The lecture will headline a series of three informative Humanities Hub events for members of the Clemson community interested in justice, equality, and social activism. The series is sponsored by Loebsack & Brownlee, PLLC, whose managing partner, Chris Loebsack, ’93, is a Clemson alumnus and chair of the Humanities Advancement Board.
Hinton’s lecture will be held on March 9 at 5:30 p.m. at the Watt Innovation Center Auditorium. Those wishing to attend can register online by clicking here.
On March 8 at 4 p.m., the Humanities Hub will host a panel discussion titled, “Wrongful Conviction, Equal Justice, Prison Reform,” at the Watt Innovation Center Auditorium. Panelists will include Susan Brooks, Associate Director of the North Carolina Innocence Inquiry Commission; James Coleman, Duke University Law School, Director of the Wrongful Convictions Clinic; Judea Davis, Assistant Federal Public Defender in Greenville, S.C.; Julia Hatchett, University of Virginia Law School, Associate Director of The Innocence Project at UVA School of Law; and Lindsey S. Vann of Justice 360 South Carolina.

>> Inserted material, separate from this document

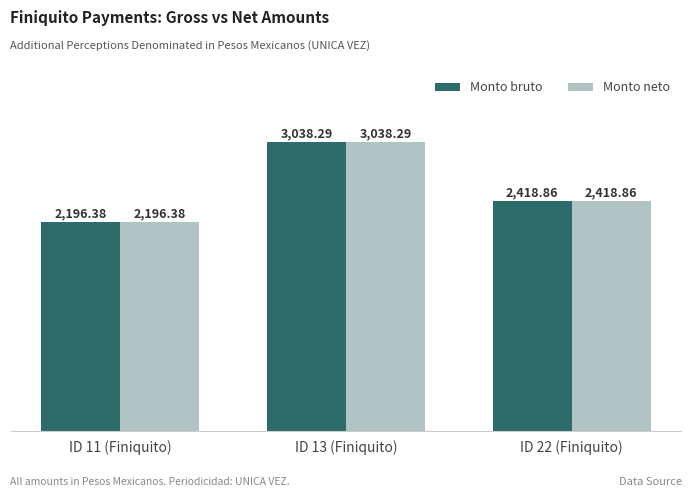

What is the difference between the Monto neto values at ID 11 (Finiquito) and ID 13 (Finiquito)?

841.9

Following Hinton’s lecture on March 9th, a screening of “Just Mercy” will be held at 7:00 p.m. in the McKissick Theater. The 2019 film, starring actor Michael B. Jordan as attorney Bryan Stephenson, centers on efforts to exonerate wrongfully convicted inmates on Alabama’s death row, including Hinton (portrayed by O’Shea Jackson Jr.) and his former cellmate, Walter McMillian (portrayed by Jamie Foxx).
About the Clemson Humanities Hub
With the generous support of the Humanities Advancement Board, the Clemson Humanities Hub advances the community outreach, scholarly, and teaching activities of the Humanities. It aims to coordinate and publicize campus Humanities events, turning the scholarly research and teaching of those in the Humanities into public outreach activity. In doing so, it aspires to incubate scholarship, steward humanities pedagogy, and demonstrate the intellectual and social importance of the Humanities today. The “HumHub” offers historical perspective, cultural awareness, and considerations of value in the creation, application, and preservation of knowledge.